Officially, we Americans have public servants who are sworn, highly paid, and lavishly perked to do our Public bidding. Compare this Constitutionally designed arrangement with the spectacle of the Code Pink folks making a citizens’ arrest of the war criminal Henry Kissinger on the floor of a Senate hearing chaired by the dubious ‘hero,’ Senator McCain. Not one of the multitude of officers of the court present there supported Code Pink’s brave and overdue arrest of Mr. K, as is required of those officers by Law. Instead, Senator McCain’s indelicate outburst was directed against the Code Pink folks themselves, calling them lowlife scum, despicable, and so on, banishing them from the group. How did the Honorable Sen.

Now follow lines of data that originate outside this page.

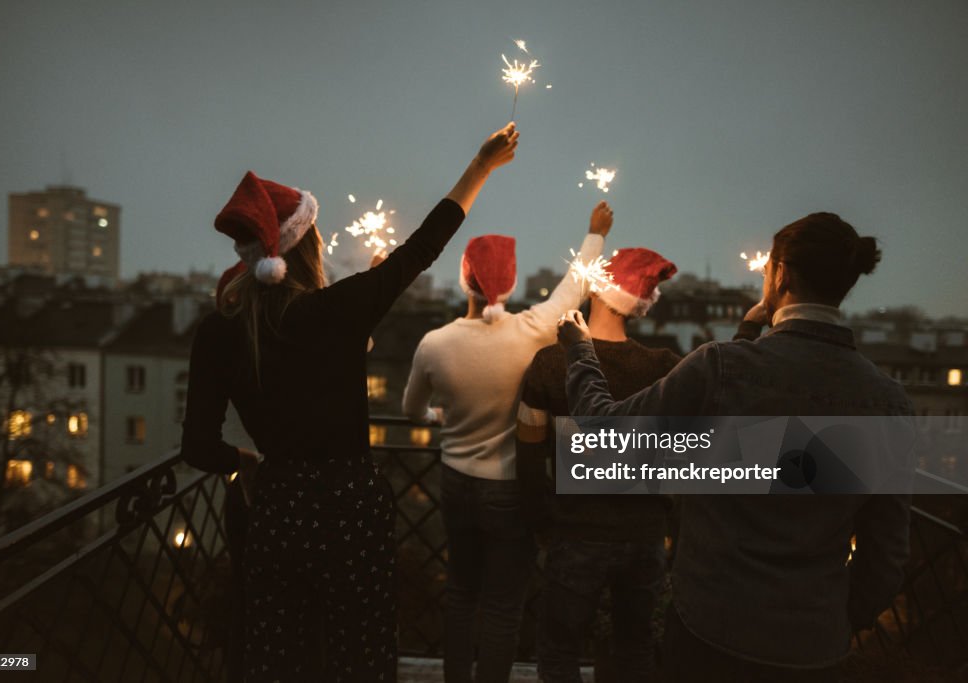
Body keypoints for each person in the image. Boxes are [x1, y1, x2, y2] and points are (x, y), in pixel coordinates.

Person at [179, 122, 520, 682]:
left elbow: (198, 444)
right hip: (349, 510)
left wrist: (242, 463)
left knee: (278, 656)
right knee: (358, 654)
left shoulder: (219, 331)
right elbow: (422, 248)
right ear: (305, 244)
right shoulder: (333, 312)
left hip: (278, 510)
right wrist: (480, 167)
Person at [556, 212, 912, 682]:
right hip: (813, 644)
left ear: (781, 274)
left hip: (711, 629)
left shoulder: (721, 367)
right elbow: (886, 552)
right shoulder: (889, 402)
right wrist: (840, 620)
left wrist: (579, 351)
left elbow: (607, 433)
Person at [402, 201, 613, 683]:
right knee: (502, 605)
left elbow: (409, 411)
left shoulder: (435, 343)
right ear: (512, 282)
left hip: (455, 483)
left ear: (464, 278)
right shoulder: (533, 330)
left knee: (460, 594)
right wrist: (595, 233)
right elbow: (575, 287)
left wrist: (438, 417)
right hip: (509, 489)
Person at [516, 247, 680, 683]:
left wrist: (543, 524)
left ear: (595, 285)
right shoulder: (664, 368)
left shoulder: (551, 363)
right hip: (644, 533)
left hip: (575, 530)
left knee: (559, 651)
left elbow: (528, 454)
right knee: (635, 649)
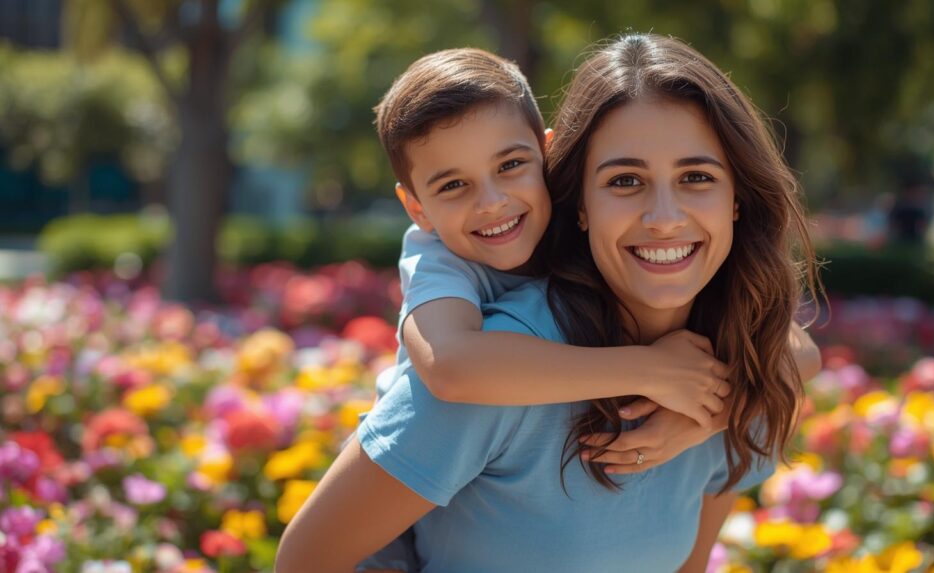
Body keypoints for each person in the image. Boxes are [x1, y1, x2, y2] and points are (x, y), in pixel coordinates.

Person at [277, 34, 821, 572]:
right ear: (580, 200)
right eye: (625, 180)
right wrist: (650, 372)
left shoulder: (739, 372)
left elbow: (799, 358)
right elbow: (306, 560)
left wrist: (715, 412)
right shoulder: (492, 363)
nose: (663, 217)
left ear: (738, 199)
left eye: (696, 177)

McCain’s aim swing around to be 180 degrees off, diametrically opposite from his proper field of fire as a servant of the People of this country?
Clue (re: American sniper movie):
The Corpirations, as announced then by Honest Abe Lincoln, took a bead on our democratic republic from a very remote location, in deep camouflage, and blew the head off Lawful government here around 1865. They’ve been doing the same here and there around our planet ever since, ‘mopping up’ and cleaning up along the way. Seeming distinct conflicts (the ‘Good’ war, among many others not so good) in fact just flare-ups in this Most Profitable Process, and there’s no sign it will stop without BEING stopped. You can’t get from where the Constitution was to where Henry Kissinger is by serving the Lawful Sovereignty of the People, preserving and defending the Rights of People, and all that American revolutionary stuff.
One more question, one more time: Who’s tax-trillions are funding and fattening these few deranged ghouls and threatening, terrorizing and killing Everything Else?
So many problems in the world. I like the simple life and am waiting for the boys of a spring to get to Arizona for an exciting year of baseball. Dear Bruce I have my doubts as TO Vogelsang and Hudson to perform as hoped. As to the As who know with all the trades as to what will happen.